我幽幽嘆氣,突覺涼意襲身,回過神來,才發覺露水濕了衣袂。
一聲淡若輕煙的嘆氣,在身後悄然響起。
陡然間,我全身僵硬,轉身見是無情,身子登時一松,緩過勁兒。
我惱怒地怨怪道:「嚇死我了,出來也不吱聲。」
無情走來,低沉的聲音近在耳畔,「是你想事情太過入神。」
黑影靠近,我不由自主地移步後退一步,「你不是睡了么?」
「被你吵醒了。

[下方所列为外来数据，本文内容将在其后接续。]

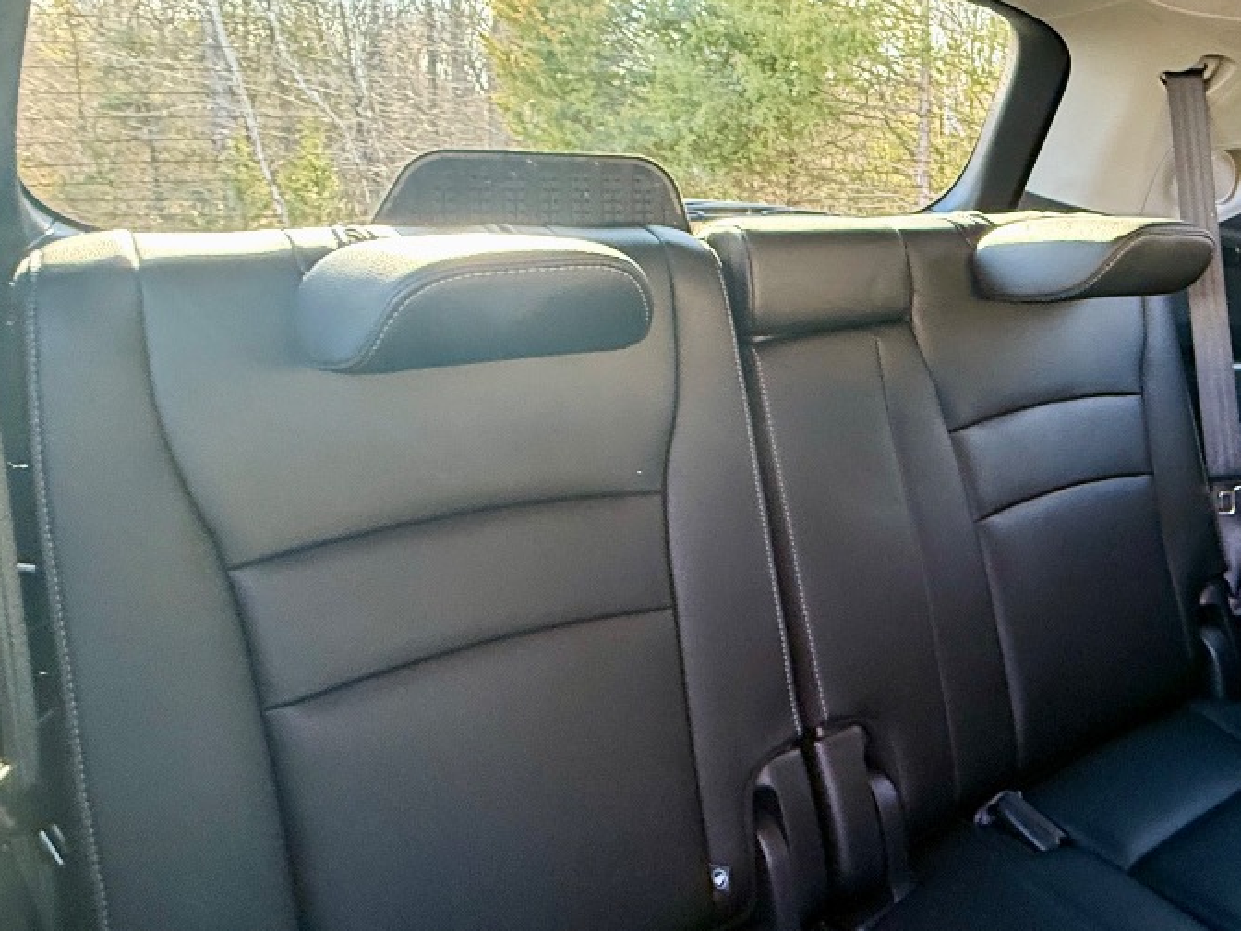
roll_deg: -1.2
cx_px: 970
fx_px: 1076
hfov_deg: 56.2
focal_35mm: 30
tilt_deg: -11.2
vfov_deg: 46.2
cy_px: 331
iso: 400
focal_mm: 2.22
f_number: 2.2
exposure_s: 1/60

」
「我已經很輕很輕了。」
「身為劍客,每日每夜,每時每刻,都要保持高度的警覺性,有絲毫異動,都會立即驚醒。」月色輕染下,他的雙眼閃亮彷彿那遙遠的星子。
「也對,不然你何時被一劍刺死都不知道。」我笑呵呵地打趣,「如你所說,當劍客豈不是很勞心費神?連睡眠都無法享受。」
「習慣了。」無情輕巧道,語氣淡渺如煙。
身為劍客,過的是膽顫心驚的飲血日子,何時刀光降臨,何時劍影逼近,他無法預知,只能激發自身的潛能防備突如其來的入侵,連睡眠也不能放鬆警惕。而我呢?又何嘗不是?在吳國為質的十二年,每一夜,每一刻,我都提心弔膽,擔心吳王傳召,擔心吳文侯突然前來,擔心吳王的王后或者任何一個姬妾設計謀害我和皓兒,更擔心皓兒在某一夜突然命喪黃泉……總之,沒有一刻是安寧的,沒有一夜是輕鬆入睡的。
那種片刻不得安寧的日子,如滾沸的煎熬,如鞭笞的折磨,生不如死,沒有盼頭,沒有曙光……周圍全是黑暗,所有的擔憂與驚懼壓在心口,就連喘息都是困難的。
十二年,匆匆一世能有幾個十二年?
雖已過去,一旦思及,卻仍然心有餘悸。
我能理解無情的感受,但是,他甘之如飴,我卻是被迫接受,這種差別,是天淵之別。
「你……是不是喜歡趙慕?」
我神遊天外,恍惚間聽見他說了一句,心神驚亂……
我略定心神,轉眸看他,「為什麼這麼問?」
是了,無情暗中跟著我,必定看見我與趙慕發生的一幕幕……心弦猛地顫動起來,我發覺臉頰慢慢燙起來。
無情轉首望向別處,滿臉的不自然,「沒什麼。」
我不想回答他這個問題,「無情,往後我可能還會身陷險境,但我不想你再為我犯險。」
「為什麼?」他問,聲音低得不能再低。
「你犯險救我,受傷了我還要救你,這不是折騰嗎?其實,即使我身陷險境,也沒有性命之憂,因此你無需再為我搏命。」我一口氣說來,沒有絲的停頓,字字含著意氣。
無情怔忪地凝望著我,被我快速的話音震得呆住,更被我的語氣傷到了。
我猛然發覺語氣過重,不該這樣對他,可是,不這麼說,他一如既往地救我、為我受傷,我欠他的豈不是更多?我如何償還?
他的眉頭微微凝結,眸底亦凝著淡淡的傷,沉默著,望著我,不言不語。
我亦望著他,卻被他漸漸清寒的眸色懾住,想說點什麼,嘴裡卻苦得說不出話。